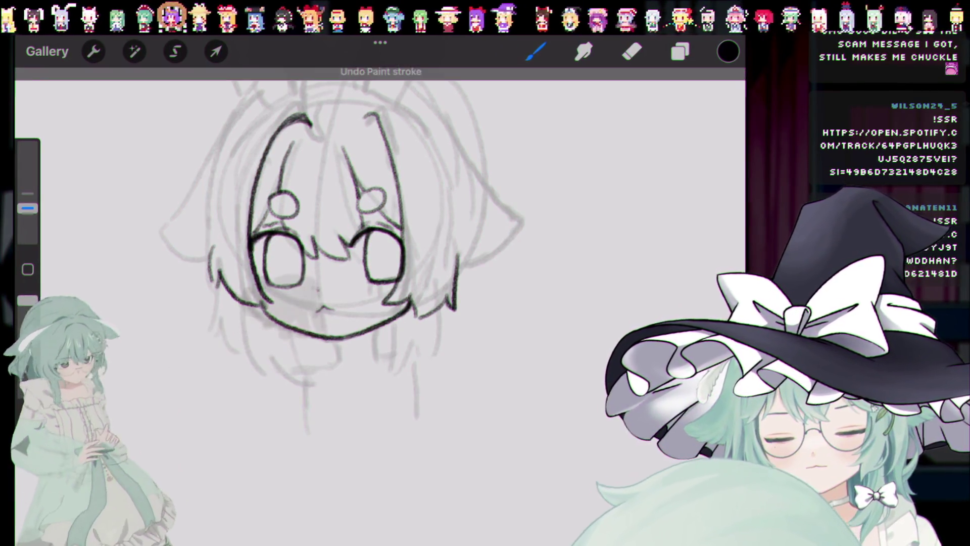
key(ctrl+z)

* * *

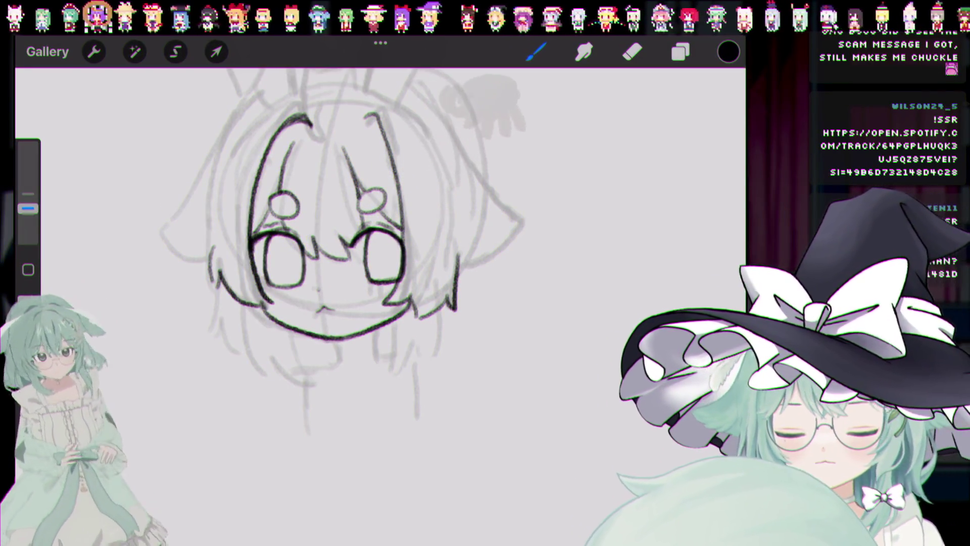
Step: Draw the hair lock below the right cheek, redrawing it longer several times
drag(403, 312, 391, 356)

* * *

Take the stretch of lines above from the one containing "Step: Draw the" through the one containing "drag(403, 312, 391, 356)" and repeat it exactly, adding no other line.

Step: Draw the hair lock below the right cheek, redrawing it longer several times
drag(403, 312, 391, 356)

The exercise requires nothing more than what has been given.